- 练习任务 -
A – 按这篇刷题记录的说法,求二叉树的深度可以用哪两种方法?
B – 请从这篇刷题记录最后一句之后接着写下去。

最近做的题记录下。
258. Add Digits
Given a non-negative integer num, repeatedly add all its digits until the result has only one digit.
For example:
Given num = 38, the process is like: 3 + 8 = 11, 1 + 1 = 2. Since 2 has only one digit, return it.
1 int addDigits(int num) {
2 char strint[12] = {0};
3 sprintf(strint, "%d", num);
4 int i=0,a = 0;
5 while(strint[i+1]!= ‘\0‘)
6 {
7 a = (strint[i]-‘0‘)+(strint[i+1]-‘0‘);
8 if(a>9)
9 {
10 a = a%10+a/10;
11 }
12 strint[++i] = a+‘0‘;
13 }
14 return strint[i]-‘0‘;
15 }
上边这是O(n)的复杂度。网上还有O(1)的复杂度的:return (num - 1) % 9 + 1;
104. Maximum Depth of Binary Tree
求二叉树的深度,可以用递归也可以用循环,如下:
1 /**
2 * Definition for a binary tree node.

- 所给信息 -
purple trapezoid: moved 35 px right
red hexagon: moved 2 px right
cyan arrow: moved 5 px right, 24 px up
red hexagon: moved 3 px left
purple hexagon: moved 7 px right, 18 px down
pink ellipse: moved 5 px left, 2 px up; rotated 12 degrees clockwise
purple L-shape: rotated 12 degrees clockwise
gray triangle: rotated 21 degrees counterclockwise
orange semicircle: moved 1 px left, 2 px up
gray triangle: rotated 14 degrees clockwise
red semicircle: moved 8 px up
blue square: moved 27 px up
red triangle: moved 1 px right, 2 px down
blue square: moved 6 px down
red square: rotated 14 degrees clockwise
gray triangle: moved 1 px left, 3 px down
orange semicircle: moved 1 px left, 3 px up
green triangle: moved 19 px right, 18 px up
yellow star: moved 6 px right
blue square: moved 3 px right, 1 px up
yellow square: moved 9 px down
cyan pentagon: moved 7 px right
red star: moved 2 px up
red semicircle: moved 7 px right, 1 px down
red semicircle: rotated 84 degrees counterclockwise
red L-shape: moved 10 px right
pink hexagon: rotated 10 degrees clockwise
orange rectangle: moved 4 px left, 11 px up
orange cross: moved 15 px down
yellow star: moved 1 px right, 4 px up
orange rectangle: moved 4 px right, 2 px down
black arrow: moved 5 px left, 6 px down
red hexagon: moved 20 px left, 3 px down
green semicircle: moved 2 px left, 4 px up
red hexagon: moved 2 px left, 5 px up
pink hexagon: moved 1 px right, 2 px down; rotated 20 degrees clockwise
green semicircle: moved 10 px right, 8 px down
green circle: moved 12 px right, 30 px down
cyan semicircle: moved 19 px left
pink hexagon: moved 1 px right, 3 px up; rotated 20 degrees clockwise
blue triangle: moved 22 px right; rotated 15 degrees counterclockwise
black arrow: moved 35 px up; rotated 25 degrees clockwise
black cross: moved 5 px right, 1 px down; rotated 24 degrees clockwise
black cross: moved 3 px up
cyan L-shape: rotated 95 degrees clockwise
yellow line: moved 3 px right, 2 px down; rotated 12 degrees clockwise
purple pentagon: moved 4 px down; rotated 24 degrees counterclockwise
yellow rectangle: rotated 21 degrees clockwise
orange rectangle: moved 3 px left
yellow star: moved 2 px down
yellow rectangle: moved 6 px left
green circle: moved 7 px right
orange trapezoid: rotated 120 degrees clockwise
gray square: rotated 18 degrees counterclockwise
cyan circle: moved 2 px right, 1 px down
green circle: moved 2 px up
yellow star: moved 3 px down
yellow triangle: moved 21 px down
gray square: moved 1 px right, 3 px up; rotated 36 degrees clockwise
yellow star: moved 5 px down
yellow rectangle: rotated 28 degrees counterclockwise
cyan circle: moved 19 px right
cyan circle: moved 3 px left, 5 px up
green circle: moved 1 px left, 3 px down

- 练习答案 -
A – 递归和循环。

B –
3 * struct TreeNode {
4 * int val;
5 * struct TreeNode *left;
6 * struct TreeNode *right;
7 * };
8 */
9 int maxDepth(struct TreeNode* root) {
10 int left = 0,right = 0;
11 if (root == NULL) return 0;
12
13 left = maxDepth(root->left);
14 right = maxDepth(root->right);
15
16 return left>right? left+1:right+1;
17 }
******************************************************************************************************************
用队列存结点,记录每一层的结点数levelCount,每出一个结点levelCount--,如果减为0说明要进入下一层,然后depth++,同时队列此时的结点数就是下一层的结点数。
1 /**
2 * Definition for a binary tree node.
3 * struct TreeNode {
4 * int val;
5 * TreeNode *left;
6 * TreeNode *right;
7 * TreeNode(int x) : val(x), left(NULL), right(NULL) {}
8 * };
9 */
10 class Solution {
11 public:
12 int maxDepth(TreeNode* root) {
13 if (root == NULL) return 0;
14
15 //深度和每一层节点数
16 int depth = 0,levelCount = 1;
17 //队列保存每一层的节点数
18 queue<TreeNode*> node;
19
20 node.push(root);
21 while(!node.empty())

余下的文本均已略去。